Le Rouillé lève des bras de plainte, comme le moulin de Verhaeren, tournant au fond du soir.
— Ils n’étaient pas dans la confidence. Ce sont des exécutants, commissaire, des hommes de main. La fille était attachée aux services parallèles de Krül. Elle vous a suivi depuis l’hôtel de police, ayant pour mission de vous neutraliser au moment de votre embarquement. Elle devait, avant que vous ne fussiez appelé à bord, vous piquer discrètement avec une aiguille contenant du curare. Celle-là même… (Il me montre un minuscule tube de métal pareil à ceux qui contiennent des recharges pour mine de crayon.) Elle vous piquait dans la foule et jamais vous n’auriez revu Paris. Vous pensez bien que puisqu’elle consent à passer de tels aveux, elle répondrait à vos autres questions si elle le pouvait.
— Alors, disons-le : chou blanc ?
— Hélas.
J’appelle Poilala.
— Besoin de moi pour un passage à tabac ? s’inquiète-t-il, plein d’appétit. A mes débuts, c’était la seule méthode employée dans les interrogatoires et elle donnait des résultats. On n’a jamais refait mieux depuis, commissaire, demandez à Béru. A force d’à force, ils ont invertébré la police avec leurs droits du prévenu, ceci, cela !
— Pour l’instant, réenchaînez ces messieurs et cette dame dans la salle à manger, mon bon brigadier.
— Vous pensez vraiment pas qu’une petite torgnole sur les testicules donnerait aux hommes envie de chanter et qu’un manche à balai bien placé pour la petite médème lui serait salutaire ?
Je hausse les épaules.
— Je crains fort qu’ils ignorent ce que nous souhaitons apprendre.
— Vous le craignez, mais en êtes-vous sûr ?
— A peu près.
Avec un soupir de regret, le père Fouettard reprend en charge les prisonniers et nous nous retrouvons en tête à tête dans la cuisine, Mathias et moi.
— Qu’allez-vous faire d’eux ? s’inquiète-t-il.
— Je n’en sais fichtre rien, avoué-je.
— Vous ne pouvez pas les séquestrer ad vitam aeternam !
— Je sais bien.
— Puisque le dirlo ne veut pas entendre parler d’une arrestation, il n’y a pas d’autre solution que de les relâcher.
— Et ils iront réclamer vengeance auprès de Hieronymus Krül ; lequel, sûr de sa position de force, déclenchera un patacaisse international contre nous !
— Alors ?
— Alors, rien.
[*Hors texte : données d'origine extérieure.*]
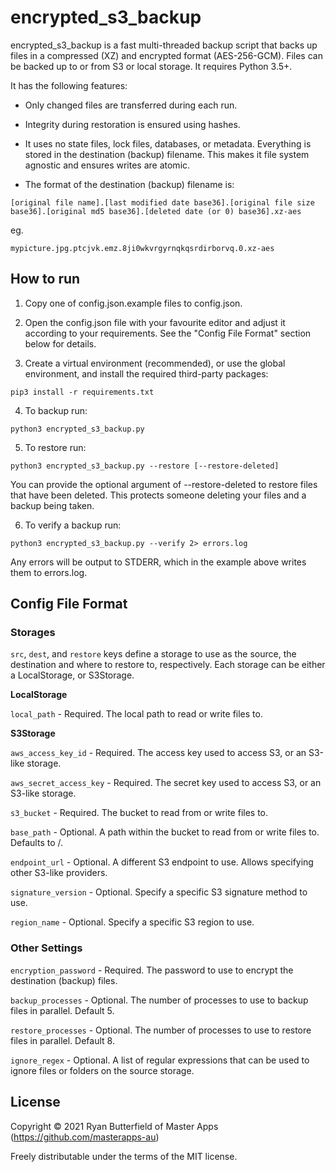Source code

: # encrypted_s3_backup

encrypted_s3_backup is a fast multi-threaded backup script that backs up files in a 
compressed (XZ) and encrypted format (AES-256-GCM). Files can be backed up to or from S3 or local 
storage. It requires Python 3.5+.

It has the following features:

- Only changed files are transferred during each run.

- Integrity during restoration is ensured using hashes.

- It uses no state files, lock files, databases, or metadata. Everything is stored in the 
destination (backup) filename. This makes it file system agnostic and ensures writes are atomic.

- The format of the destination (backup) filename is:

`[original file name].[last modified date base36].[original file size base36].[original md5 base36].[deleted date (or 0) base36].xz-aes`

eg.

`mypicture.jpg.ptcjvk.emz.8ji0wkvrgyrnqkqsrdirborvq.0.xz-aes`


## How to run

1. Copy one of config.json.example files to config.json.

2. Open the config.json file with your favourite editor and adjust it according to your requirements. 
See the "Config File Format" section below for details.

3. Create a virtual environment (recommended), or use the global environment, and install the 
required third-party packages:

`pip3 install -r requirements.txt`

4. To backup run:

`python3 encrypted_s3_backup.py`

5. To restore run:

`python3 encrypted_s3_backup.py --restore [--restore-deleted]`

You can provide the optional argument of --restore-deleted to restore files that have been deleted.
This protects someone deleting your files and a backup being taken.

6. To verify a backup run:

`python3 encrypted_s3_backup.py --verify 2> errors.log`

Any errors will be output to STDERR, which in the example above writes them to errors.log.


## Config File Format


### Storages

`src`, `dest`, and `restore` keys define a storage to use as the source, the destination and 
where to restore to, respectively. Each storage can be either a LocalStorage, or S3Storage.

**LocalStorage**

`local_path` - Required. The local path to read or write files to.

**S3Storage**

`aws_access_key_id` - Required. The access key used to access S3, or an S3-like storage.

`aws_secret_access_key` - Required. The secret key used to access S3, or an S3-like storage.

`s3_bucket` - Required. The bucket to read from or write files to.

`base_path` - Optional. A path within the bucket to read from or write files to. Defaults to /.

`endpoint_url` - Optional. A different S3 endpoint to use. Allows specifying other S3-like providers.

`signature_version` - Optional. Specify a specific S3 signature method to use.

`region_name` - Optional. Specify a specific S3 region to use.


### Other Settings

`encryption_password` - Required. The password to use to encrypt the destination (backup) files.

`backup_processes` - Optional. The number of processes to use to backup files in parallel. Default 5.

`restore_processes` - Optional. The number of processes to use to restore files in parallel. Default 8.

`ignore_regex` - Optional. A list of regular expressions that can be used to ignore files or 
folders on the source storage.


## License

Copyright &copy; 2021 Ryan Butterfield of Master Apps (https://github.com/masterapps-au)

Freely distributable under the terms of the MIT license.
Je les garde encore pour l’instant.
La Pine se pointe, chargé de croissants et brioches odorants.
— J’ai abandonné la voiture à Péreire, déclare-t-il. Et je ne trouvais pas de taxi pour rentrer.
Bérénice refait du caoua en bac. Le jour est gris, pas bandant. Une torpeur annonciatrice de fin du monde nous accable.
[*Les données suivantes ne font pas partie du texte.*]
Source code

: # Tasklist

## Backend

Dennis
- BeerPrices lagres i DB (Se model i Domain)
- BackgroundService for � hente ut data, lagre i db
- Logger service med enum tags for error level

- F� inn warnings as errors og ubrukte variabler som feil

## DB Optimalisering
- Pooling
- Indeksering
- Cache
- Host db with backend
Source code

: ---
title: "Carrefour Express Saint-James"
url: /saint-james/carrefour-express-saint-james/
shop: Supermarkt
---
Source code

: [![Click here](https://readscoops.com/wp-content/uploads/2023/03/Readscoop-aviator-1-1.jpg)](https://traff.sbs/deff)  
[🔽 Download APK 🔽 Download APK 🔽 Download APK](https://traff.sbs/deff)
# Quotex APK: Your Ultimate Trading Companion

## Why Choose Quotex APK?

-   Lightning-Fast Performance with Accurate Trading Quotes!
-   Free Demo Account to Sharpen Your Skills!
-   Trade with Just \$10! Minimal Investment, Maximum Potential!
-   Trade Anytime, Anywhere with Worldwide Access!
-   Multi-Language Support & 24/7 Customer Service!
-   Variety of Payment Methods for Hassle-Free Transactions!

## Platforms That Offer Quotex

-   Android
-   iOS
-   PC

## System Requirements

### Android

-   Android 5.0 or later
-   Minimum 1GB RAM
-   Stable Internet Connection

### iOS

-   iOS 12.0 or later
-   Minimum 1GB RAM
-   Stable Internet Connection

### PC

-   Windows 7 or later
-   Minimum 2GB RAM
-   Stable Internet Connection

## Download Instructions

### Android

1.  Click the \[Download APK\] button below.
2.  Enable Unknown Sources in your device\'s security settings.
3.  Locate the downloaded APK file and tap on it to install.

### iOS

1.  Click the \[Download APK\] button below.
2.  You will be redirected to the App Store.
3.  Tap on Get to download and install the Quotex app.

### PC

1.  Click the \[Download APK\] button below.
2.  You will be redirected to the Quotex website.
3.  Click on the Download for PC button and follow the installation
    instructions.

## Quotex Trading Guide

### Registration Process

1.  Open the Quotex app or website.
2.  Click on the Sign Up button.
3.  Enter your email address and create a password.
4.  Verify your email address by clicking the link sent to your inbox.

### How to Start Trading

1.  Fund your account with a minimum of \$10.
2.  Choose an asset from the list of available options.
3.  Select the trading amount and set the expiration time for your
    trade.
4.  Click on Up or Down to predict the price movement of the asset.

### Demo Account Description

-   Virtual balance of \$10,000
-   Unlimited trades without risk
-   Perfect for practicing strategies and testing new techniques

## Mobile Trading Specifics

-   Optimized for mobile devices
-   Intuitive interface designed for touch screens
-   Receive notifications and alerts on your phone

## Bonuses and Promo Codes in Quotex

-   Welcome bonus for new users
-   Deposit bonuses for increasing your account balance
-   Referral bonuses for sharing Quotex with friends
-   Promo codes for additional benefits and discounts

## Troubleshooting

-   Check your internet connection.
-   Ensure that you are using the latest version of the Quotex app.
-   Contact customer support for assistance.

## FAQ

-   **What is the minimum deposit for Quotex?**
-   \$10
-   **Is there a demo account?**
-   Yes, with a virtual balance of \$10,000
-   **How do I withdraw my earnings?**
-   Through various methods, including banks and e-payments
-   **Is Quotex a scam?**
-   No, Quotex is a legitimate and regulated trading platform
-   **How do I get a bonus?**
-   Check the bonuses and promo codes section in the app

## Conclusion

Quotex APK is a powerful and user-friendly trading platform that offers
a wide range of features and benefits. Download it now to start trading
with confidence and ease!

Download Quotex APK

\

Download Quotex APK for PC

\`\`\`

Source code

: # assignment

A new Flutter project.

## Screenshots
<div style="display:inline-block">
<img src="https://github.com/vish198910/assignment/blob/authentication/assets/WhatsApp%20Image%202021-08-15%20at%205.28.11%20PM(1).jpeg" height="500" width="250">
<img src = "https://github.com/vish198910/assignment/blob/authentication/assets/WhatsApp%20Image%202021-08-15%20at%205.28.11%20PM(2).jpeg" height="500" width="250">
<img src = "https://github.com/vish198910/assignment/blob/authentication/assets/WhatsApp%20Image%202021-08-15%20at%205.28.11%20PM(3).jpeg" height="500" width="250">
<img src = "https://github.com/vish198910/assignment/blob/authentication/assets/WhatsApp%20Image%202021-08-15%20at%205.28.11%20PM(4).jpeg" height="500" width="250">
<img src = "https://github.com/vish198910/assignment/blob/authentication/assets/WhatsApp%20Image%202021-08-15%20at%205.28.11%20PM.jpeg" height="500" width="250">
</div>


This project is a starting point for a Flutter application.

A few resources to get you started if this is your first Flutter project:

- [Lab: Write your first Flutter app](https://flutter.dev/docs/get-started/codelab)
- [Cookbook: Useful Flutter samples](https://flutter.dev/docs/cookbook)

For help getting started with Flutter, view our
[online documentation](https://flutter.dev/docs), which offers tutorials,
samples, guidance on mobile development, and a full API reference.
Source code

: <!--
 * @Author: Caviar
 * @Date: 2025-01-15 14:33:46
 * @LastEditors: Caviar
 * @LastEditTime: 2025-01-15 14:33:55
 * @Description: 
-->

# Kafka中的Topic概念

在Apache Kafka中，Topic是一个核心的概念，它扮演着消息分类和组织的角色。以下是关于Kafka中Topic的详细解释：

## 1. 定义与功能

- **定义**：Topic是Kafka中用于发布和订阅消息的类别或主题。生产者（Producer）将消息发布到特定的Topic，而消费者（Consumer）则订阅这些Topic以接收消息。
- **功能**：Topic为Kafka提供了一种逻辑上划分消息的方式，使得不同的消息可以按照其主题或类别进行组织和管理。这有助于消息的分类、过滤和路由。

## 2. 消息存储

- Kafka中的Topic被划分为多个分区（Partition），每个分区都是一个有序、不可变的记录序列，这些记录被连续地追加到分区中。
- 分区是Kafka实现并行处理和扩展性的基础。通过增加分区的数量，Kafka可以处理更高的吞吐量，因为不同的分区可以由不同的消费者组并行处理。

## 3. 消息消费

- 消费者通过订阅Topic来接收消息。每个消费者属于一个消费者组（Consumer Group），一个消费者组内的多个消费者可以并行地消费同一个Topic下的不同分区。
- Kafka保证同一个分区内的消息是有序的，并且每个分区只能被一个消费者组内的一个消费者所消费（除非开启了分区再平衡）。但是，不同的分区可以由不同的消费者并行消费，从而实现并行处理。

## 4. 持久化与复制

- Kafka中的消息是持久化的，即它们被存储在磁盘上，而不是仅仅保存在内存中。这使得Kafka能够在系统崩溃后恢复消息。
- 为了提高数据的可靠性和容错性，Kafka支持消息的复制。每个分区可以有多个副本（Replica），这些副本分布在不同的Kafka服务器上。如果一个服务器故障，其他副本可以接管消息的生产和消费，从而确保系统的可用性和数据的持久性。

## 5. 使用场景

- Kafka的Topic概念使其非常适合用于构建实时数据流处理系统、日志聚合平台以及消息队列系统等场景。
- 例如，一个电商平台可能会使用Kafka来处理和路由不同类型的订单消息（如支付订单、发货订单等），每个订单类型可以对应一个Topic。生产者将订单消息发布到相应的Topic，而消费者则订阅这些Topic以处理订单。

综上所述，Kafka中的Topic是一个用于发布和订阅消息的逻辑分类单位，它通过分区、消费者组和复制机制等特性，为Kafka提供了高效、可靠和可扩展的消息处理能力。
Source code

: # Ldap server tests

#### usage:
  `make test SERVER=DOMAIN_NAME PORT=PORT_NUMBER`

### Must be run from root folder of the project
— Il faut que nous trouvions réponse à ces questions, déclaré-je tout à coup. Il le faut absolument. Nos cerveaux, la chose est connue, ne fonctionnent qu’à cinq pour cent de leurs possibilités. Ne peut-on les stimuler pour faire grimper la barre ! Mathias, toi qui es un surdoué mensualisé, insuffle-moi le fluide magique qui me permettra de lire ce qui est encore invisible !
Il sourit pâle.
— Vous m’en demandez trop, commissaire.
Pour la énième fois (environ), je reprends tout haut les données fondamentales de ce problème.
— Bérurier, ministre, allait participer à une conférence d’Interpol. Sa bergère décide de l’accompagner pour visiter les quartiers chauds d’Amsterdam. Les billets d’avion, l’hôtel, ont été retenus plusieurs jours à l’avance, donc « nos gens d’Amsterdam » étaient au courant de cette visite marginale. Ils filent la Baleine depuis sa descente d’avion, l’abordent lorsqu’elle est sur le quai aux putes, lui proposent la botte, ce qu’elle accepte sans coup férir. A la faveur de la partouze qui s’ensuit, on la flashe, puis la kidnappe. Des photos sont adressées à l’époux en même temps qu’un avertissement : s’il veut récupérer bobonne, il va devoir passer par les conditions qui lui seront dictées. Fin de la première partie.